Font Size:

Mowgara was already there. She stood at the front of the dais, flanked by two of her highest hierophants, her robe a dark tide that poured down the steps, heavy and seamless as the night. Her crown—the Circlet of Flame—burned with a steady glow, its fire coiling around her brow without flicker or fade. She was the very image of sovereign fire, still and terrible, and as I stepped into place beside her, she did not even look at me.

“You’re late,” she said.

“I’m here,” I replied, too tired to argue.

“Your birthmark?”

“It’s fine.”

“Then the broth worked.”

I said nothing – if she noticed or cared, she didn’t show it. Below us, the crowd shifted like a tide, parting to make way for the guards – andbetween them, they brought him forward.

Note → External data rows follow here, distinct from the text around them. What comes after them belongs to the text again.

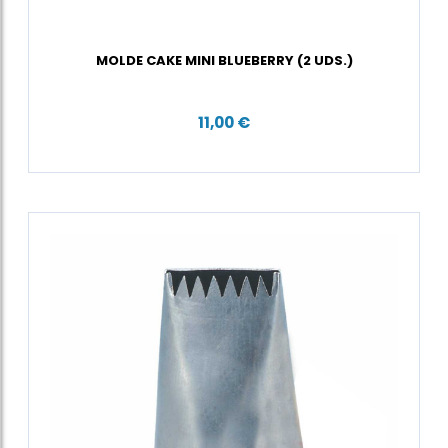
MOLDE CAKE MINI BLUEBERRY (2 UDS.)
11,00 €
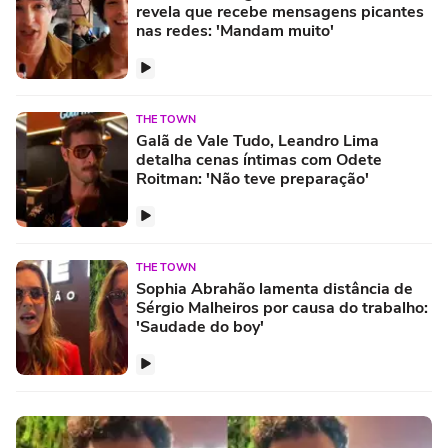
revela que recebe mensagens picantes
nas redes: 'Mandam muito'
THE TOWN
Galã de Vale Tudo, Leandro Lima
detalha cenas íntimas com Odete
Roitman: 'Não teve preparação'
THE TOWN
Sophia Abrahão lamenta distância de
Sérgio Malheiros por causa do trabalho:
'Saudade do boy'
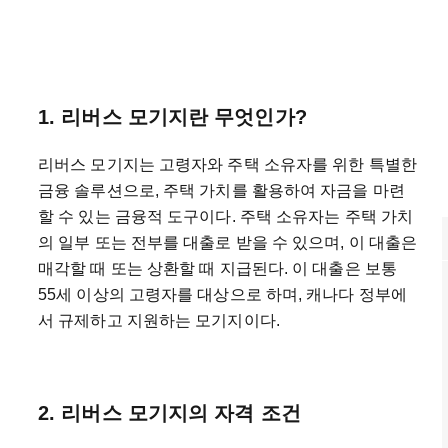
1. 리버스 모기지란 무엇인가?
리버스 모기지는 고령자와 주택 소유자를 위한 특별한
금융 솔루션으로, 주택 가치를 활용하여 자금을 마련
할 수 있는 금융적 도구이다. 주택 소유자는 주택 가치
의 일부 또는 전부를 대출로 받을 수 있으며, 이 대출은
매각할 때 또는 상환할 때 지급된다. 이 대출은 보통
55세 이상의 고령자를 대상으로 하며, 캐나다 정부에
서 규제하고 지원하는 모기지이다.
2. 리버스 모기지의 자격 조건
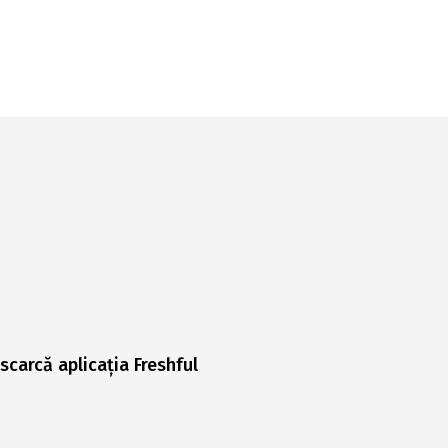
scarcă aplicația Freshful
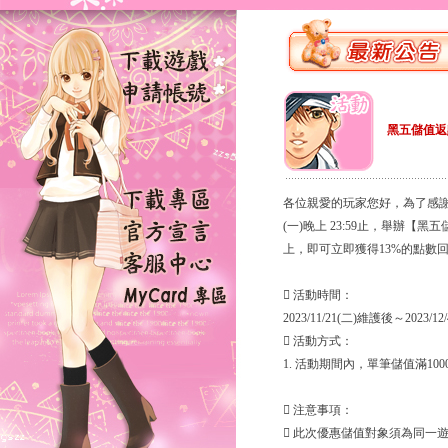
黑五儲值返
各位親愛的玩家您好，為了感謝大家對
(一)晚上 23:59止，舉辦【
上，即可立即獲得13%的點數
 活動時間：
2023/11/21(二)維護後～2023/1
 活動方式：
1. 活動期間內，單筆儲值滿10
 注意事項：
 此次優惠儲值對象須為同一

Alaric walked with slow, deliberate steps. His robes were torn, the frayed edges clumsily bound with cord, as if a few knots could dress him back into dignity. His mouth was sealed – not with cloth, but with a blackened clasp of wrought iron that curved across his face like a cruel smile. His hands were chained in front of him, and though two guards flanked him, he did not resist nor falter. His eyes were clear.

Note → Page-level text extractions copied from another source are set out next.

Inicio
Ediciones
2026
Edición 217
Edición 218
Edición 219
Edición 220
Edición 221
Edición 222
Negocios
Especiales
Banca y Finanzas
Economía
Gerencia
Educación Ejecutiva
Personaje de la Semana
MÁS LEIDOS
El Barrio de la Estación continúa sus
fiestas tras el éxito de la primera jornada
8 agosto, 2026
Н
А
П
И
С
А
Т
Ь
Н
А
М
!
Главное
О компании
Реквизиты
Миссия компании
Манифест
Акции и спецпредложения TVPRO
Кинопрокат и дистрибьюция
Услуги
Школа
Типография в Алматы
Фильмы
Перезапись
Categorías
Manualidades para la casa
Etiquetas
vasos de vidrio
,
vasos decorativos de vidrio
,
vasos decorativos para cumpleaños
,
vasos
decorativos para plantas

And he was looking straight at me.

They led him up the pyre’s steps and bound him to the black stone with thick iron chains. I watched as they looped them over his chest, across his arms, and around his throat, as if he were something powerful still, something that might yet break free.

Mowgara stepped forward, her arms raised in ceremony. The crowd fell silent. And the Sorcerer Queen drank in their reverence like a fine wine.

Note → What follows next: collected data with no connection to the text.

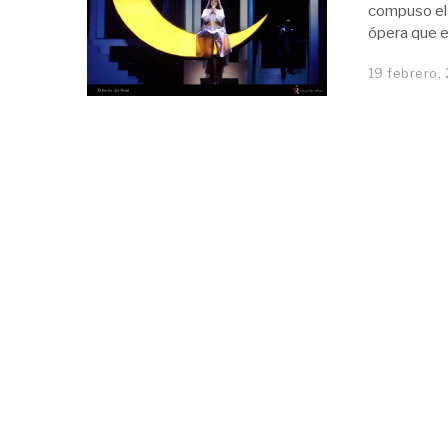
compuso el 
ópera que e
19 febrero,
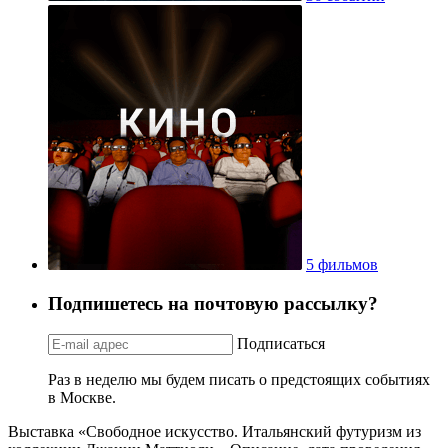
5 фильмов
Подпишетесь на почтовую рассылку?
Подписаться
Раз в неделю мы будем писать о предстоящих событиях
в Москве.
Выставка «Свободное искусство. Итальянский футуризм из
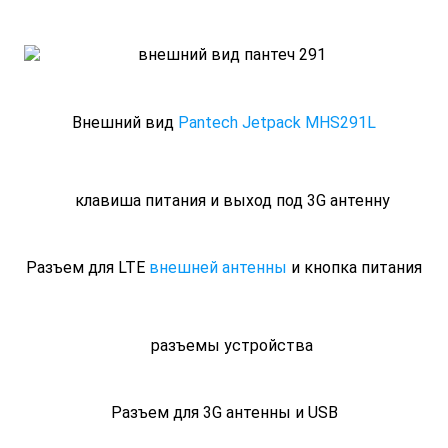
Внешний вид
Pantech Jetpack MHS291L
Разъем для LTE
внешней антенны
и кнопка питания
Разъем для 3G антенны и USB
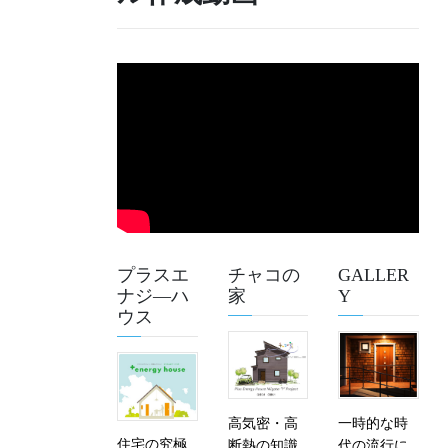
プラスエ
チャコの
GALLER
ナジ―ハ
家
Y
ウス
高気密・高
一時的な時
住宅の究極
断熱の知識
代の流行に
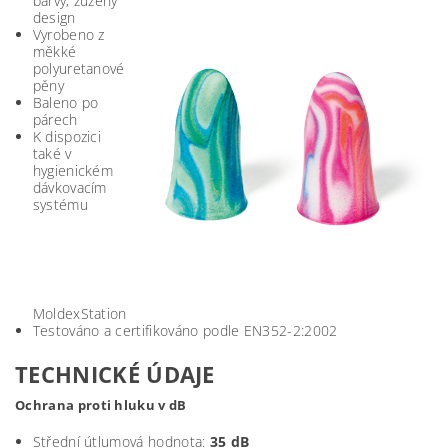
barvy, zúžený
design
Vyrobeno z
měkké
polyuretanové
pěny
Baleno po
párech
K dispozici
také v
hygienickém
dávkovacím
systému
MoldexStation
Testováno a certifikováno podle EN352-2:2002
TECHNICKÉ ÚDAJE
Ochrana proti hluku v dB
Střední útlumová hodnota:
35 dB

Her voice, when it came, was not loud – but it carried. It always did.

“My people,” she began, “today we gather not in mourning, but in preservation. Today, we cast into the fire all that would threaten the order of the Flame.”

Every word landed like a drumbeat, deliberate and unrelenting. Whatever else I thought of her – and there was plenty – I had always admired her for this: the way she could command a thousand hearts with nothing but her voice. No spell, no flame – just words, wielded like a blade.

“This man”, she continued, turning toward the chained figure, “stood in open defiance of the Flame. He sowed unrest, spread lies, and rallied traitors beneath false hopes. He led men and women astray, away from order, away from peace of the Queen.”

My breath caught, just for a moment.

She raised her hands above the Dragonstone.

“Let this be our offering. Let this be our shield.Let this be the fire that guards the gate.”

She began to speak the words then – not in the tongue of Irongate, but in the ancient words only known to the Sisterhood. I recognised them—I had heard them before whispering in the dead of night as a child, standing behind the ritual doors with ash on my face and terror in my throat.

These were the words of ignition, and the pyre answered.

One of the hierophants beside her stiffened, a thin line of blood slipping from his nose as if the sound itself had cut him.

Black flames, like the night itself had become fire, rose slowly at first, then hungrily – deep black edged in gold, licking up the stone like it had been waiting, like it had always been meant for this. The fire wrapped around Alaric’s feet, his robes catching not with smoke or shriek, but with eerie quiet. The iron clasp across his mouth glowed red.

Still, he looked at me.

The mark beneath my armour pulsed once.

Then again – harder.

I swayed, the world blurring at the edges, the cold and sweat suddenly gone from my skin, replaced by something far more dangerous:heat. Not from the fire below, but from within. My shoulder burned as though something was hacking at me beneath the skin, like something was suddenly clawing for breath. And in that instant, I remembered…I hadn’t drunk the broth.

All I could do was to watch as the fire climbed. It curled up Alaric’s legs with slow, dreadful hunger, devouring cloth and flesh in equal measure. The iron sealed across his mouth had turned a molten red, bright enough to draw cries of awe from the crowd, but the man made no sound. No screams, no struggle, only breath—laboured and shallow—slipping past blistered, sealed lips and through the gaps in the clasp as though even now he refused to yield. The flames lickedhigher, curling around his body like something ritual, something practised, and through it all, his gaze never left mine. And I… I could not look away. It was not pity that held me there, nor horror, nor fascination. It was the pull of him – the gravity in his silence, in his stare, in the way the fire refused to reduce him into anything less than what he had been. Even as his face blackened, even as the chains burned into his skin, there was something whole in him. Whole, and aimed at me.

The pain beneath my armour sharpened until it was no longer pain but presence – bright, white-hot, and alive. It flared through my shoulder and into my chest, into my spine, filling my skull with light, until it took everything I had not to cry out. My jaw clenched so tightly I tasted blood. I gripped the edge of the stone railing with both hands, grounding myself in the weight of it.

Beside me, Mowgara stood tall and radiant, arms still raised in solemn ceremony, her lips curved in the faintest smile. She did not look at me, but I could feel her watching – and I would not stumble, I would not tremble, I would not give her the satisfaction of seeing me bend.

Below, the crowd had begun to cheer.